Making the time to write
They say the only way to be a writer is to keep writing.
So that's what author Michelle Vandepol does every day.
The mother of three busy boys wakes up well before dawn to put in that precious time at the keyboard. Some days she works on fresh material as it comes to her. Other times she's fleshing out story ideas that came to her on her commute to her day job coordinating the Hope Centre for UFV.
And because she puts in the hours, sometimes she's sending off a manuscript to an e-publishing company.
"Writing around the rest of life is a decidedly unglamorous thing," she said. "I did a lot of going to bed at 9 p.m. mid-week so I could get in seven hours of sleep to fit writing in at 4 a.m. before my side job (recruiting for Japanese students) from 5 a.m. to 6 a.m. and then getting everyone out the door to work and school."
Her hard work and persistence has paid off.
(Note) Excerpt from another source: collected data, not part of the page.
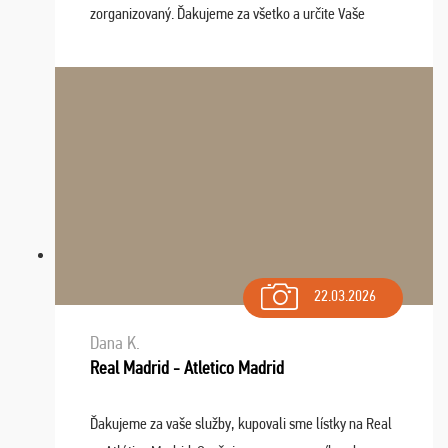
zorganizovaný. Ďakujeme za všetko a určite Vaše
služby v budúcnosti ešte využijeme.
22.03.2026
Dana K.
Real Madrid - Atletico Madrid
Ďakujeme za vaše služby, kupovali sme lístky na Real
Vandepol has recently released her second fiction offering, a collection of short stories titled Stories Your Mother Never Told You.
Like her first book, Mother Mexico, Vandepol has chosen to offer it online to get it directly into the hands of her readers.
She remains without an agent, by choice, happy to create fiction on the side while continuing to work on numerous other literary projects.
"Looking for an agent is time consuming," she said. "If one found me I'd be interested in sitting down to talk, but I'd rather spend my time for now just writing and then getting that writing to my readers in the most efficient way possible, which is e-publishing."
Stories Your Mother Never Told You is available on Smashwords.com for about the cost of a cup of coffee. The process is quick, and the platform allows users to read on a mobile device, computer, or even to print off a pdf version.
She was one of the authors featured at the Harrison Festival of the Arts Literary Night, which was organized by UFV and focused on works by that university's faculty.
That night, she read the first of the short stories included her collection, The Lesson. The story is a light-hearted look at the differences in parenting, written with Vandepol's sense of humour.
It was a chance to interact with her readers, something authors don't often get to experience, she said.
She has another reading event coming up, and is keeping busy as an editor for a magazine. She's also working on a writing coach book with her colleague, young adult author Allison Kilgannon.
While writing is a great passion, she couldn't devote herself entirely to it. Her work, and time spent volunteering, is just too important to push to the side, she said.
“I can't imagine just writing,” she said. “Inspiration is drawn from every aspect of my day, from my commute to my family to my volunteering and my work.”
She admits she does her best writing on her commute.
The UFV Hope Centre recently offered a writers weekend retreat, where Vandepol had the chance to connect with other authors at various stages in their careers. One of those writers completed their work at the retreat, and it was published shortly afterward.
“It is always enjoyable to take the mystique away from writing and make it accessible for those who dream about doing it,” she said. The next writers retreat is in late November, she added.
She has some advice for writers who are struggling to finish a project, get published, or those who are struggling to find the time to write at all.
“I would say to writers out there, just get to paper or keyboard whatever you have time for and collect it. It's like a savings account you can draw on later.”
She also treats her writing just like any other job, rather than a romanticized vision.
“I set up deadlines for myself. If we can reach them for work or school, we can reach them for artistic pursuits as well,” she said.
Michelle Vandepol's work can be found at smashwords.com.